THE RULE OF LAW….The New York Times reports that Iraqi leaders have changed the rules for ratification of their new constitution:
Under the new rules, the constitution will fail only if two-thirds of all registered voters ? rather than two-thirds of all those actually casting ballots ? reject it in at least 3 of the 18 provinces.
….Given that fewer than 60 percent of registered Iraqis voted in the January elections, the chances that two-thirds would both show up at the polls and vote against the document in three provinces would appear to be close to nil.
Italics mine. Obviously the idea is to guarantee passage of the constitution, but this interpretation seems self-defeating, doesn’t it? After all, here’s what Article 61 of the Transitional Law says:
The general referendum will be successful and the draft constitution ratified if a majority of the voters in Iraq approve and if two-thirds of the voters in three or more governorates do not reject it.

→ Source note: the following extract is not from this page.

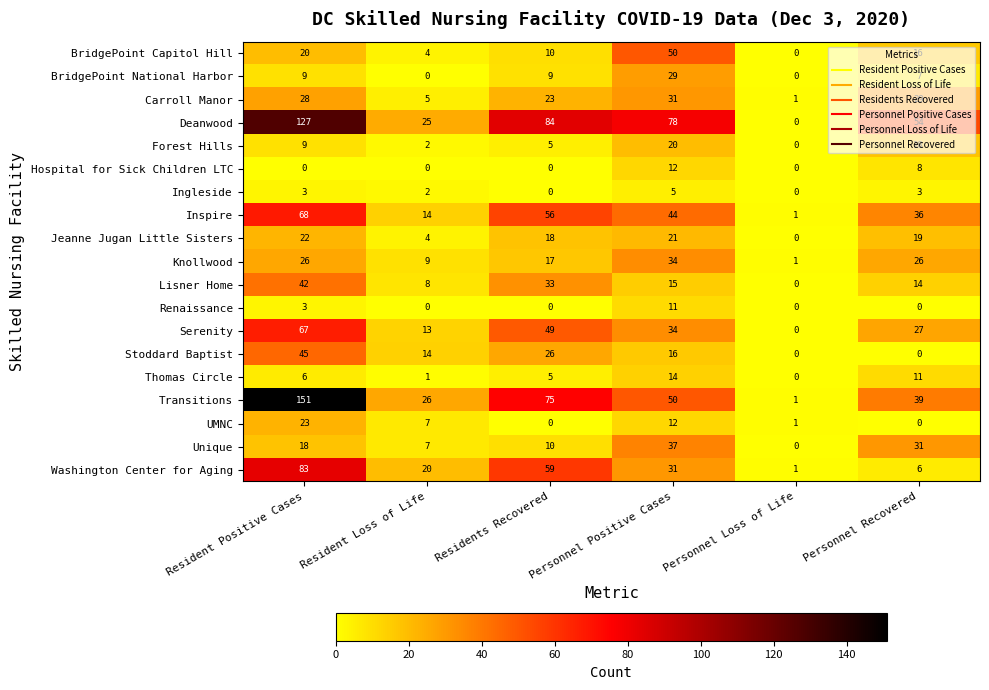

What is the difference between the maximum and second lowest values in the Transitions series?

125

If “voters” means “all registered voters,” then the constitution has to be approved by a majority of all registered voters in the first place ? which isn’t very likely. So how does this help things? The Times explains:
In their vote on Sunday, the Shiite and Kurdish members interpreted the law as follows: the constitution will pass if a majority of ballots are cast for it; it will fail if two-thirds of registered voters in three or more provinces vote against it. In other words, the lawmakers designated two different meanings for the word “voters” in one passage.

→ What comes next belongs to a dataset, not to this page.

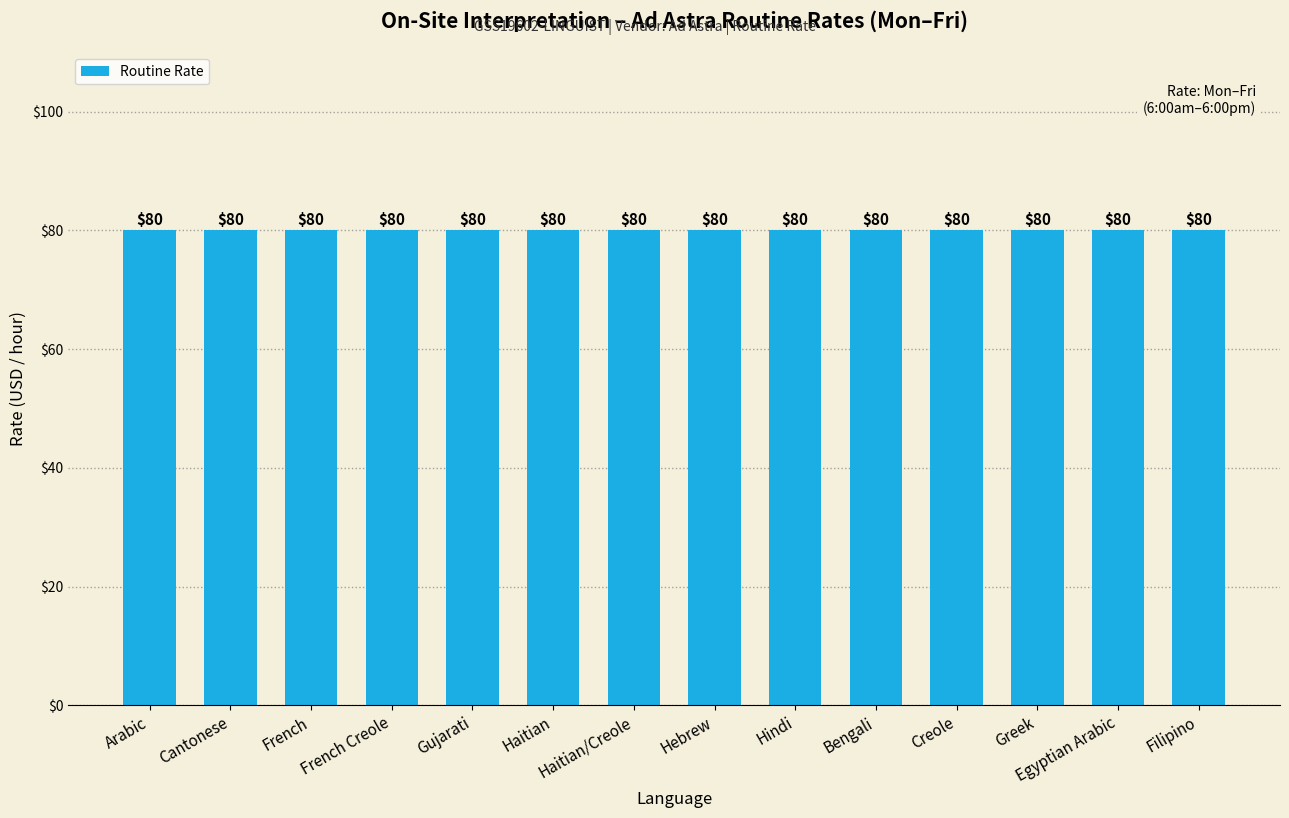

Is it true that the value at Cantonese is 142?

False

It would appear that Iraq’s leaders have learned well from their Republican mentors. It’s sort of like their own personal nuclear option.
Aside from the obvious travesty of democracy in play here, what’s really odd about all this is that most of the recent reports from Iraq have indicated that it was unlikely the Sunnis would successfully reject the constitution anyway. But I guess the Shiites and Kurds must have felt differently. I wonder what they know that Western reporters apparently don’t?